WHAT TO PRODUCE: Repeat word for word the portion of the video compression passage starting at "Motion estimation is" and ending at "using temporal compression.".

One of the most common mathematical methods for reducing spatial
redundancy is discrete cosine transform (DCT), as used by the Joint
Picture Experts Group (JPEG) standard for compression of still
images. In addition, video signals, are frequently compressed by
DCT or other block transform or filtering techniques, such as
wavelet, to reduce spatial redundancy pursuant to the Motion-JPEG
(M-JPEG) or JPEG-2000 standards.
[0006] In addition to spatial compression, temporal compression is
used for video signals since video sequences have highly correlated
consecutive frames which are exploited in temporal compression
schemes. Video compression techniques frequently apply temporal
compression for purposes of video compression, pursuant to the
Motion Picture Experts Group (MPEG) standards. One of the
fundamental elements of temporal compression involves the reduction
of data rates, and a common method for reducing data rates in
temporal compression is motion estimation in the encoder
(transmitter) and motion compensation in the decoder (receiver).
Motion estimation is a method of predicting one frame based upon an
earlier transmitted frame. For example, in motion estimation, a
predicted frame (P-frame) or bi-directionally predicted frame
(B-frame) is compressed based on an earlier transmitted intra-coded
frame (I-frame, that is, a frame that has only been only spatially
coded) or an earlier transmitted predicted frame (P-frame, that is,
a predicted frame that has been coded and transmitted). In this
manner, using temporal compression, the P-frame or B-frame is coded
based on the earlier I-frame or earlier P-frame. Thus, if there is
little difference between the P-frame/B-frame and the previous
I-frame/P-frame, motion estimation and motion compensation will
result in a significant reduction of the data needed to represent
the content of the video using temporal compression.

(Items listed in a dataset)

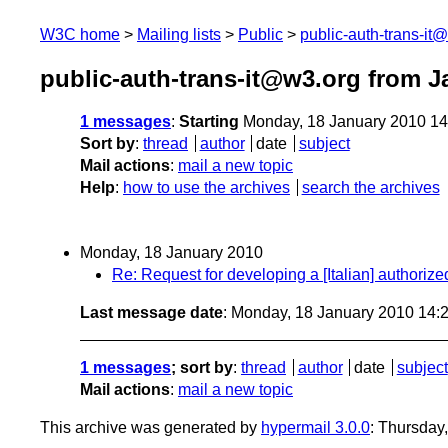
W3C home
Mailing lists
Public
public-auth-trans-it
public-auth-trans-it@w3.org from J
1 messages
:
Starting
Monday, 18 January 2010 1
Sort by
:
thread
author
date
subject
Mail actions
:
mail a new topic
Help
:
how to use the archives
search the archives
Monday, 18 January 2010
Re: Request for developing a [Italian] authori
Last message date
: Monday, 18 January 2010 14
1 messages
; sort by
:
thread
author
date
subject
Mail actions
:
mail a new topic
This archive was generated by
hypermail 3.0.0
: Thursday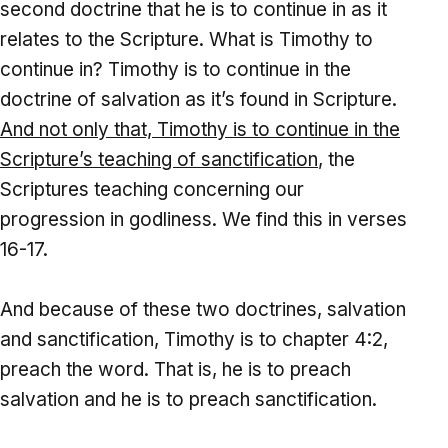
second doctrine that he is to continue in as it
relates to the Scripture. What is Timothy to
continue in? Timothy is to continue in the
doctrine of salvation as it’s found in Scripture.
And
not only that, Timothy is to continue in the
Scripture’s teaching of sanctification
, the
Scriptures teaching concerning our
progression in godliness. We find this in verses
16-17.
And because of these two doctrines, salvation
and sanctification, Timothy is to chapter 4:2,
preach the word. That is, he is to preach
salvation and he is to preach sanctification.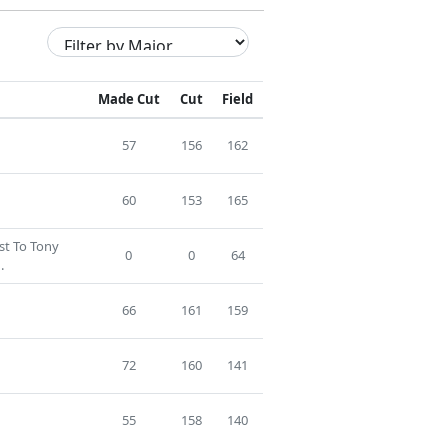
Made Cut
Cut
Field
57
156
162
60
153
165
ost To Tony
0
0
64
.
66
161
159
72
160
141
55
158
140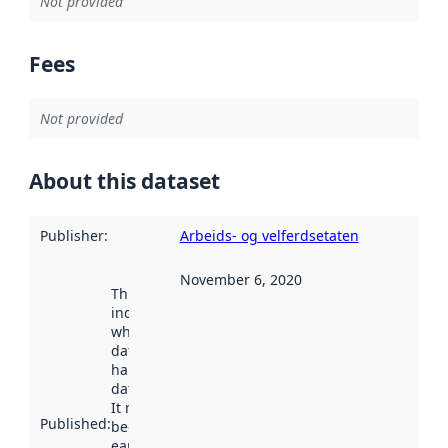
Not provided
Fees
Not provided
About this dataset
Publisher
:
Arbeids- og velferdsetaten
November 6, 2020
This date
indicates
when the
dataset was
harvested by
data.norge.no.
It may have
Published
:
been available
earlier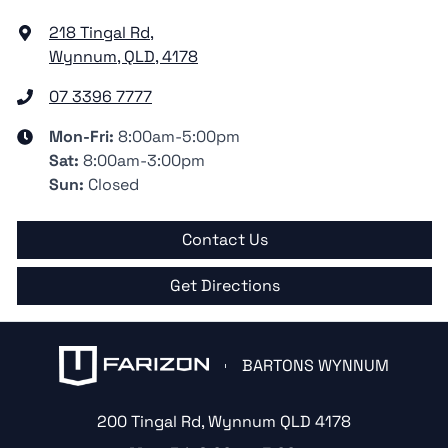
218 Tingal Rd
,
Wynnum, QLD, 4178
07 3396 7777
Mon-Fri:
8:00am-5:00pm
Sat
:
8:00am-3:00pm
Sun
:
Closed
Contact Us
Get Directions
BARTONS WYNNUM
200 Tingal Rd
,
Wynnum
QLD
4178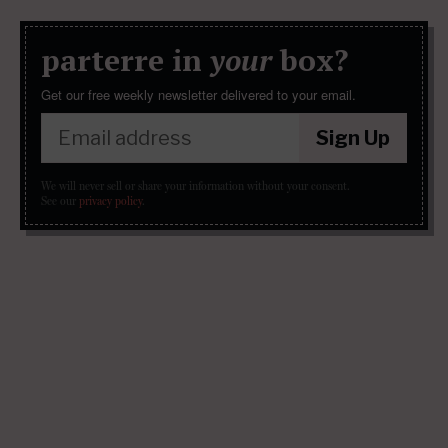
parterre in
your
box?
Get our free weekly newsletter delivered to your email.
Sign Up
We will never sell or share your information without your consent.
See our
privacy policy
.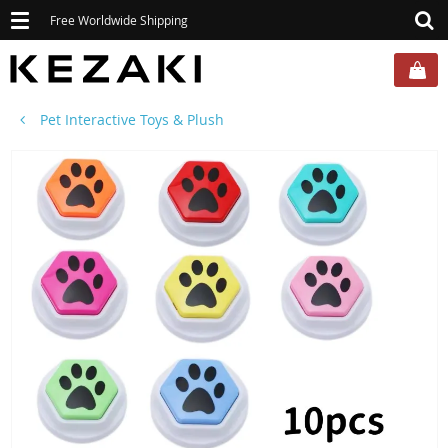
Toggle
Free Worldwide Shipping
navigation
Pet Interactive Toys & Plush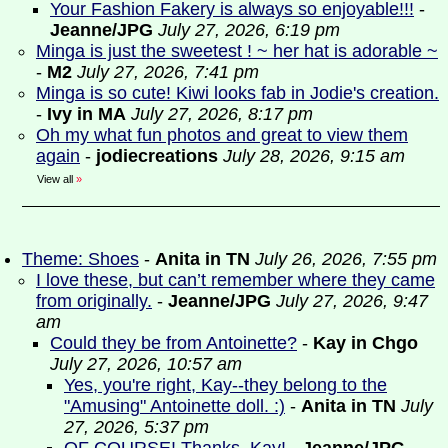
Your Fashion Fakery is always so enjoyable!!!
-
Jeanne/JPG
July 27, 2026, 6:19 pm
Minga is just the sweetest ! ~ her hat is adorable ~
-
M2
July 27, 2026, 7:41 pm
Minga is so cute! Kiwi looks fab in Jodie's creation.
-
Ivy in MA
July 27, 2026, 8:17 pm
Oh my what fun photos and great to view them
again
-
jodiecreations
July 28, 2026, 9:15 am
View all
»
Theme: Shoes
-
Anita in TN
July 26, 2026, 7:55 pm
I love these, but can’t remember where they came
from originally.
-
Jeanne/JPG
July 27, 2026, 9:47
am
Could they be from Antoinette?
-
Kay in Chgo
July 27, 2026, 10:57 am
Yes, you're right, Kay--they belong to the
"Amusing" Antoinette doll. :)
-
Anita in TN
July
27, 2026, 5:37 pm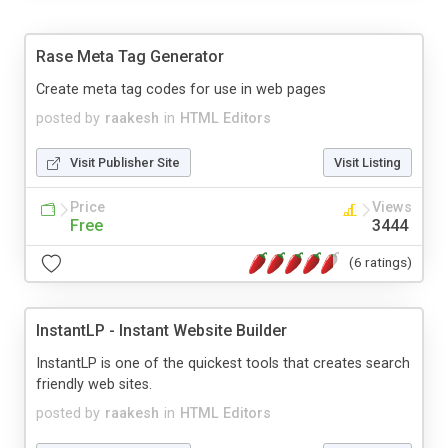
Rase Meta Tag Generator
Create meta tag codes for use in web pages
posted by
raakesh
in
HTML Editors
Visit Publisher Site
Visit Listing
Price
Views
Free
3444
(6 ratings)
InstantLP - Instant Website Builder
InstantLP is one of the quickest tools that creates search
friendly web sites.
posted by
raakesh
in
HTML Editors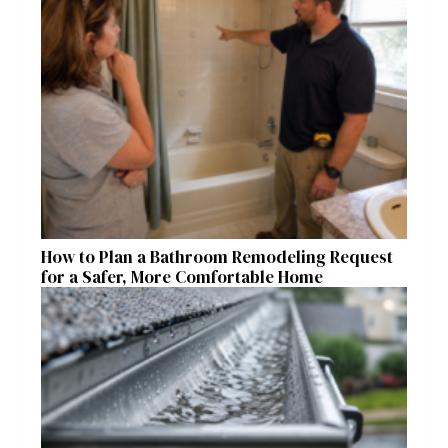
How to Plan a Bathroom Remodeling Request
for a Safer, More Comfortable Home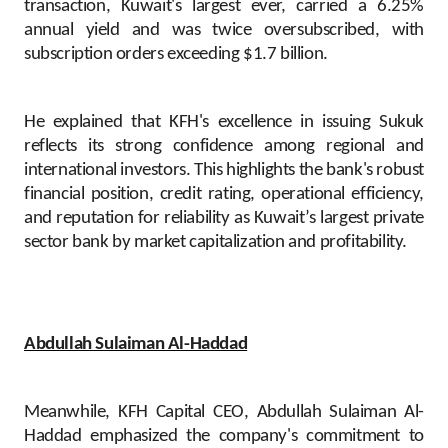
transaction, Kuwait's largest ever, carried a 6.25%
annual yield and was twice oversubscribed, with
subscription orders exceeding $1.7 billion.
He explained that KFH's excellence in issuing Sukuk
reflects its strong confidence among regional and
international investors. This highlights the bank's robust
financial position, credit rating, operational efficiency,
and reputation for reliability as Kuwait’s largest private
sector bank by market capitalization and profitability.
Abdullah Sulaiman Al-Haddad
Meanwhile, KFH Capital CEO, Abdullah Sulaiman Al-
Haddad emphasized the company's commitment to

SOLUTION FOR THIS EXERCISE:
Motion estimation is a method of predicting one frame based upon an
earlier transmitted frame. For example, in motion estimation, a
predicted frame (P-frame) or bi-directionally predicted frame
(B-frame) is compressed based on an earlier transmitted intra-coded
frame (I-frame, that is, a frame that has only been only spatially
coded) or an earlier transmitted predicted frame (P-frame, that is,
a predicted frame that has been coded and transmitted). In this
manner, using temporal compression, the P-frame or B-frame is coded
based on the earlier I-frame or earlier P-frame. Thus, if there is
little difference between the P-frame/B-frame and the previous
I-frame/P-frame, motion estimation and motion compensation will
result in a significant reduction of the data needed to represent
the content of the video using temporal compression.